Ce dont on a besoin aujourd’hui est une religion pluraliste, flexible, chez soi dans ce monde-ci. Elle doit être en même temps suffisamment sophistiquée pour répondre de manière convaincante à nos questions les plus profondes. Et elle doit être adaptée à des vies urbaines dans des sociétés d’État.

La première choix est naturellement de revoir la religion qu’on suivait avant de tomber sous l’influence du christianisme ou de l’islam. Tant celle-ci soit basée authentiquement sur les complexités et les contradictions d’une vraie société, tant elle peut servir et être adaptée à nous-autres. Il faut résister à la tendance de substituer nos préjugés contemporains aux pratiques et aux croyances des Anciens. Sinon, comme chez trop de néo-païens, le polythéisme devient une toile blanche sur laquelle on peint l’image des craintes et des préoccupations inculquées précisément par les religions abrahamiques. Or, la religion classique — émanant surtout de la Grèce, mais englobant tôt ou tard la plupart de l’Europe, l’Afrique du Nord, le Proche- et Moyen-Orient — cette religion est précisément celle dans laquelle notre culture a été formée. C’est la religion d’Homère et d’Ovide, de Cicéron et de Périclès, d’Aristote et de Marc-Aurèle. La sophistication indéniable de cette tradition a engendré la Renaissance, l’Âge des Lumières, en effet la modernité contemporaine. Ses mythes se répandent dans notre art et littérature ; l’architecture de ses temples a formé celle de nos édifices publics. En retrouvant l’Antiquité, on se retrouve soi-même. Ce qui vaut pour la religion et la philosophie avant tout.
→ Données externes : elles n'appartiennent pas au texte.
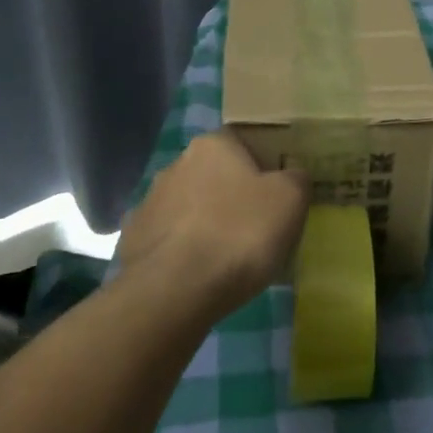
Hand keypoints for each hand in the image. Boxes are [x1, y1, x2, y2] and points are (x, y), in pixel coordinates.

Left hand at [116, 131, 308, 315]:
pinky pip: (170, 239)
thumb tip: (292, 176)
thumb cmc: (239, 233)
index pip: (242, 142)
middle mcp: (176, 164)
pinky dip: (185, 252)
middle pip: (214, 174)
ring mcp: (150, 202)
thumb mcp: (291, 199)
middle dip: (232, 196)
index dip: (262, 166)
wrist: (174, 290)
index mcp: (213, 145)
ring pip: (190, 207)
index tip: (276, 195)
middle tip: (256, 227)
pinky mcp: (135, 239)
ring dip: (206, 224)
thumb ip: (297, 178)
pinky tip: (199, 275)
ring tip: (228, 258)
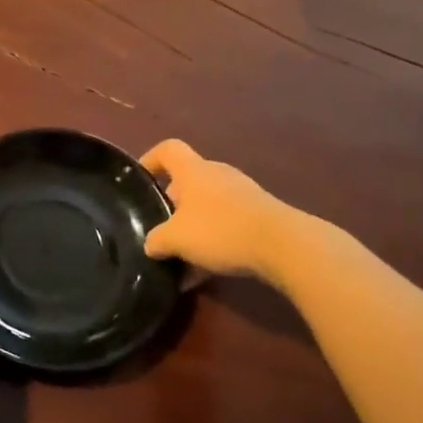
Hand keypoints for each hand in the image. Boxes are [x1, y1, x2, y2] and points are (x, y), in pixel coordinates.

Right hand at [140, 139, 286, 277]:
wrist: (282, 245)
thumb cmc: (219, 229)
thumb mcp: (175, 239)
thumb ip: (156, 240)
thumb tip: (151, 244)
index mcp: (193, 170)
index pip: (168, 150)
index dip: (150, 159)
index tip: (141, 180)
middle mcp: (217, 174)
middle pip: (188, 181)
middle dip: (172, 204)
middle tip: (161, 228)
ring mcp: (242, 193)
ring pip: (207, 205)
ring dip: (193, 226)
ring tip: (182, 256)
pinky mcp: (260, 214)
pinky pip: (227, 223)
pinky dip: (213, 241)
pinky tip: (206, 271)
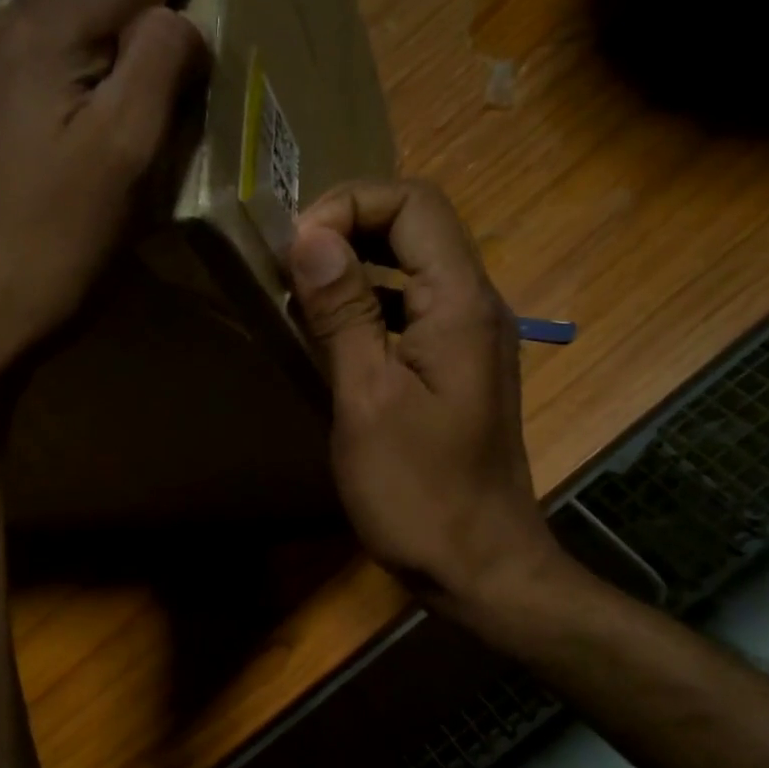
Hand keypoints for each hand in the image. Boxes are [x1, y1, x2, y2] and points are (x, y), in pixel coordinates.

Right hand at [286, 180, 575, 618]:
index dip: (349, 205)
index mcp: (461, 303)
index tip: (295, 248)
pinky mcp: (458, 372)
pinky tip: (331, 338)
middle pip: (417, 227)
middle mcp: (476, 307)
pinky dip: (371, 308)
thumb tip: (309, 235)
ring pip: (414, 269)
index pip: (414, 202)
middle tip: (288, 264)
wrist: (480, 565)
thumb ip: (343, 312)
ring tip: (299, 295)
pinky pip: (414, 312)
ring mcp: (471, 340)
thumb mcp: (366, 399)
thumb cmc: (419, 491)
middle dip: (349, 229)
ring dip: (357, 267)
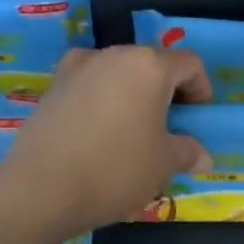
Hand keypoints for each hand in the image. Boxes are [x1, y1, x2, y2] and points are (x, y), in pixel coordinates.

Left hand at [1, 46, 212, 230]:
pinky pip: (89, 84)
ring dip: (132, 93)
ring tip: (131, 129)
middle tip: (168, 127)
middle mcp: (114, 55)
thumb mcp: (163, 164)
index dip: (201, 91)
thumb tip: (201, 155)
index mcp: (149, 66)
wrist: (42, 188)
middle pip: (151, 64)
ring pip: (118, 72)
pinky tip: (97, 129)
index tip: (197, 121)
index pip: (189, 65)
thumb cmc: (115, 170)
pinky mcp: (53, 85)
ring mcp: (78, 67)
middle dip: (165, 91)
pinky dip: (100, 98)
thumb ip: (188, 152)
Il faut cependant souligner la spécificité des différentes parties du monde antique où les éléments de cette culture se rencontrent et s’hybridisent de façons diverses et originelles. La Gaule a ses propres racines, sa propre identité au sein du monde romain, ainsi que l’ont l’Espagne, l’Afrique du Nord, la Syrie, etc. La spécificité gauloise est due à l’encontre fécond entre la civilisation gréco-romaine classique et les traditions locales anciennes (celtique ou autre). On pourrait même tâcher de reconstruire la religion de la Gaule indépendante, et donc à l’écart de la domination de la civilisation latine (une époque où la Gaule était d’ailleurs étroitement liée sur les plans intellectuel et commercial aux Grecs et aux Étrusques). Bien que plus difficile sur le plan technique, ceci serait évidemment une entreprise légitime.

Dans les deux cas, on se retrouve en régime polythéiste, s’accommodant aisément à toutes sortes de croyances et de tempéraments. La mêlée confuse de notre univers, ne peut-on pas bien croire qu’elle soit dirigée par une variété d’influences divines ? qu’une jeune femme chômée, un bébé à la mamelle, devrait prier à une autre puissance qu’un juge âgé qui va prononcer la sentence ? La vie est variée, la religion doit l’être aussi. Quel appauvrissement, cette nouvelle foi qui n’a que le mythe de Jésus-Christ et des prophètes ! Quelle absurdité, l’idée qu’à une myriade de problèmes spirituels il n’y a jamais qu’une solution possible !

J’imagine que dans la plupart des cas, les gens vont préférer d’honorer les dieux et les déesses de son peuple ou de sa région. Mais les Anciens accueillaient volontiers des cultes étrangers — ceux par exemple d’Isis, de Cybèle ou de Mithras, tous assez répandus en Gaule. En revanche, les dieux et les déesses de la Gaule s’adoraient également par les personnes étrangères, et celles domiciliées en Gaule et celles en dehors (le culte d’Epona étant particulièrement répandu en dehors de la Gaule). Encore aujourd’hui, bien des gens croient avoir entendu l’appel des dieux celtiques. Tant pis s’ils se laissent être séduits par l’obscurantisme New Age, très souvent faute de bonnes informations sur la religion antique. En tout cas, les dieux et déesses de la Gaule ne se taisent pas. Qu’on ressente des affinités ancestrales, spatiales ou purement spirituelles avec eux, un très grand nombre de personnes s’inclinent déjà vers eux.

La tâche de ces pages-ci est de faciliter ce qu’on les connaissent. Que les Muses nous guident, et racontent à travers nous la gloire des immortels.